I’m not actual sure what my response is to this: I’ve often thought I’d like the world to consist of gender and sex-neutral blobs, when at my lowest and most pessimistic with regard to my own position. But I also often think sex and gender are wonderful things: giving us a sense of me-ness, of gentle polarity and definition which I’d rather have than blobness. And people don’t invent things on a whim: horrified as I am by modern (largely western) society’s christian and post-christian resistance to gender variation, unlike many other society’s acceptance of people like me as being natural variants rather than being wrong, bad or mad, gender roles seem to have evolved in every society we know of. There must be a reason for these roles being so deeply embedded, as well as the general need for sex differentiation for evolutionary diversity, and, being so pervasive it’s probably good for us in general, although of course good things can be used for bad so so often. This is however the least strongly emphasised paragraph I’m writing here, as I’m not sure what I think: certainly, the ubiquitous evolution of some social trait in all societies is no evidence of its moral worth.

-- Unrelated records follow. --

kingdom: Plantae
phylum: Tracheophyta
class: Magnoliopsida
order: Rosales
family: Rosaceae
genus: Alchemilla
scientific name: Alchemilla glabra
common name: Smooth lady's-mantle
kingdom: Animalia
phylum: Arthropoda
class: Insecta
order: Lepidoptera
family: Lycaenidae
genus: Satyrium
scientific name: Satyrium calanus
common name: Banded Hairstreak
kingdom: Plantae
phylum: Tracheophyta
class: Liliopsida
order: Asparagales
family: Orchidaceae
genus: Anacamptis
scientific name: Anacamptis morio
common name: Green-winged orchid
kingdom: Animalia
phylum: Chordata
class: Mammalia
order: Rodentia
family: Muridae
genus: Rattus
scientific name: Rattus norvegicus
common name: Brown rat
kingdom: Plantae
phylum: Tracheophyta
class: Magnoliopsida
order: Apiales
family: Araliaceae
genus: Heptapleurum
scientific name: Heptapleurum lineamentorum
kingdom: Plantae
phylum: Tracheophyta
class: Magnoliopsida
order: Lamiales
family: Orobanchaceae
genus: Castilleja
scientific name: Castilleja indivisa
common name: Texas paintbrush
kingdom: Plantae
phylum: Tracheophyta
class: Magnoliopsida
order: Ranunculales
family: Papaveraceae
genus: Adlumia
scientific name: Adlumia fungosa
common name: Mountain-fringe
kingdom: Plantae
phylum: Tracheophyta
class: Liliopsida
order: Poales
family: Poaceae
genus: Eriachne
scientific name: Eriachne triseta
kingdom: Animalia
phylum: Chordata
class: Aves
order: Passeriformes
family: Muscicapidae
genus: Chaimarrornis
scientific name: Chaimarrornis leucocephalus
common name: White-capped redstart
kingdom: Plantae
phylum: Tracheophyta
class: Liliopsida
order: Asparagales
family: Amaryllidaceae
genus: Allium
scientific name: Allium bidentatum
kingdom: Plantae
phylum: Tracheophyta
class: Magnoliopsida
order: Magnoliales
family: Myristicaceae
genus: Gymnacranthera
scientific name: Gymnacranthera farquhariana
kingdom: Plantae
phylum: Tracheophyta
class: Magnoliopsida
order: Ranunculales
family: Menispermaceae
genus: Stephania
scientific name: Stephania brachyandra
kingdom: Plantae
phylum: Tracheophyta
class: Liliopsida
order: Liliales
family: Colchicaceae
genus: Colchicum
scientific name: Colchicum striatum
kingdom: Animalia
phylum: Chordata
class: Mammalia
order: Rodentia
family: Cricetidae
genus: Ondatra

It occurs to me in retrospect that resistance to gender role prison is what this weblog was supposed to be about from the start: saying I’m sick to death of acting out a male gender role when my gender identity is so clearly female. But I’m aware many others non-transgendered (cisgendered) people fight a similar fight with societal expectations. That’s why it’s so disappointing when those others who reacted against the same policing, referred to in the original article, deny us the same freedoms.
Finally on gender-neutral pronouns! There have been a zillion attempts at this, but as a (very!) amateur linguist I’d say it’s very hard to force new terms into language – its progress is too organic. Memes sometimes catch, for very interesting reasons, but you can’t just invent a new one and hope that it catches on (see my whimsical attempts at doing this with terms like jeebo/beejo!). For some interesting history of attempts at creating gender-neutral pronouns, see an FAQ here. Lots of people do persist in trying to use terms like “hir“, but for me, the good old “they” works well enough. Prescriptive linguists of 50 years ago thought it improper to use plural terms about singular objects (“a person walked into my shop today: they wanted some flowers”), but linguists of today generally tend to be more descriptive, and say it’s perfectly acceptable and a good example of the flexibility of language. Jane Austen used it..!
Images taken from the film “Ma Vie En Rose”/”My Life In Pink” by Alain Berliner, which is probably a better way of understanding being like me than the above article. It’ll probably be in your local DVD outlet for rental.